Alle parole di Matteo Renzi “Sono tentato dallo sfidare Salvini e Grillo alle urne anche subito, ma la mia è una responsabilità verso il Paese e in questo momento devo governare per completare la mia missione” risponde secca e seccata Rosy Bindi, già protagonista dello “scherzetto” a De Luca con la commissione antimafia “Inutile dire che abbaiamo e mordiamo senza proporre alternative, i risultati elettorali e le sconfitte sul campo parlano chiaro ed è necessario cambiare metodo di governo”.
Roberto Fico esprime invece soddisfazione per i risultati del Movimento “già dato per morto” in Sicilia nel momento in cui il candidato Dem Matteo Bracciali, pupillo di Maria Elena Boschi, aveva già constatato la propria sconfitta ad Arezzo, città natale del ministro storica figura della Leopolda.
L’entusiasmo e la carica del Renzismo sono quindi finiti facendo vacillare la prospettiva di un governo del segretario-premier fino al 2018? Le tappe decisive non riguarderanno solo la politica locale, ma quella regionale in senso lato, in senso continentale. Il prossimo consiglio europeo è previsto per il 25 giugno e il Governo appare in seria difficoltà sui fronti dell’immigrazione. Mentre le opposizioni guidate da Salvini e il capogruppo alla Camera di FI Renato Brunetta attaccano per puro opportunismo politico le frontiere europee si chiudono a riccio a lasciano solo un intero Paese. A Bolzano migranti in possesso di un regolare biglietto di treno per l’Austria vengono respinti da diverse settimane, altri sono in stallo sugli scogli liguri presso la cittadina di Ventimiglia perché allontanati dai “doganieri” francesi. E’ strano parlare di doganieri nell’Europa di Schengen eppure risulta altresì evidente un processo di involuzione nel processo di integrazione del continente. Le richieste di asilo nell’ultimo anno per l’Europa sono state 658mila nei mesi in cui il solo piccolo Libano accoglieva più di un milione e mezzo di rifugiati. A questo punto spunta l’ipotesi di un lasciapassare a tempo per i profughi di tre mesi, ma è difficile sia sufficiente per chi è in viaggio da circa due anni, nel disperato tentativo di salvare la propria vita e raggiungere i familiari residenti nell’Europa continentale.

[Estratto dei dati]:
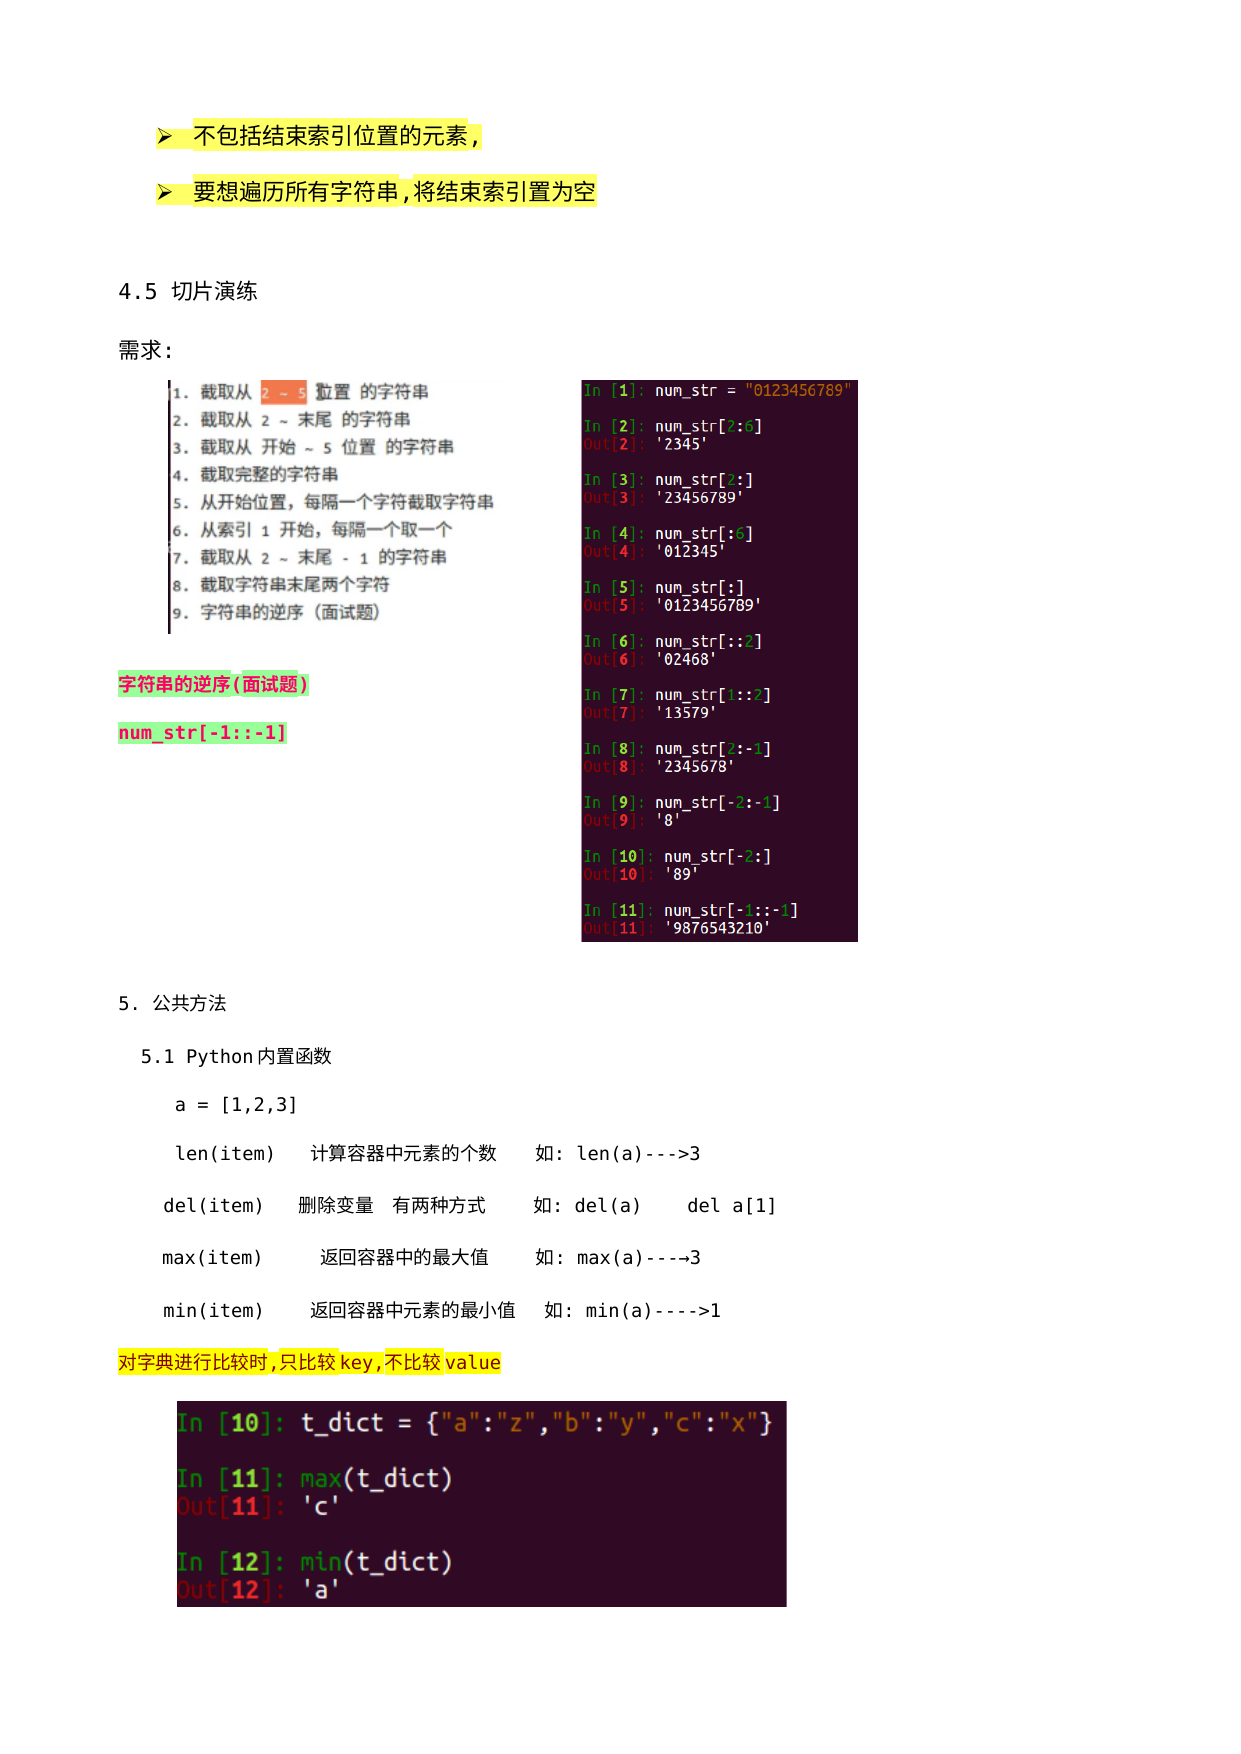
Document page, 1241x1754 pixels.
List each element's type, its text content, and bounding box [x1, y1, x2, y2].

[Elenco degli esercizi]:
a: Nel brano proposto, quante richieste di asilo ha ricevuto l'Europa nell'ultimo anno?
b: Prosegui il brano proposto, dedicato al governo Renzi e all'immigrazione, partendo dopo la sua ultima frase.
I dati hanno un'origine diversa da quella del brano.

[Esercizi svolti]:
a: Le richieste di asilo sono state 658mila.

b:
Se in un quadro così complesso si colloca la ciliegina di mafia capitale, dove la credibilità del sindaco di Roma Ignazio Marino vacilla, si intuisce che non proprio cimbri ma nembi sono quelli che si prospettano nel plumbeo cielo del governo Renzi. Ora il prefetto Franco Gabrielli ha ricevuto la documentazione sugli affari di Salvatore Buzzi e quasi sicuramente si occuperà del nodo romano del Giubileo. Un evento cui il Governo arriverà, se arriverà, con qualche patema d’animo e con l’obbligo di dare innovative risposte a nuove emergenze di vecchi problemi.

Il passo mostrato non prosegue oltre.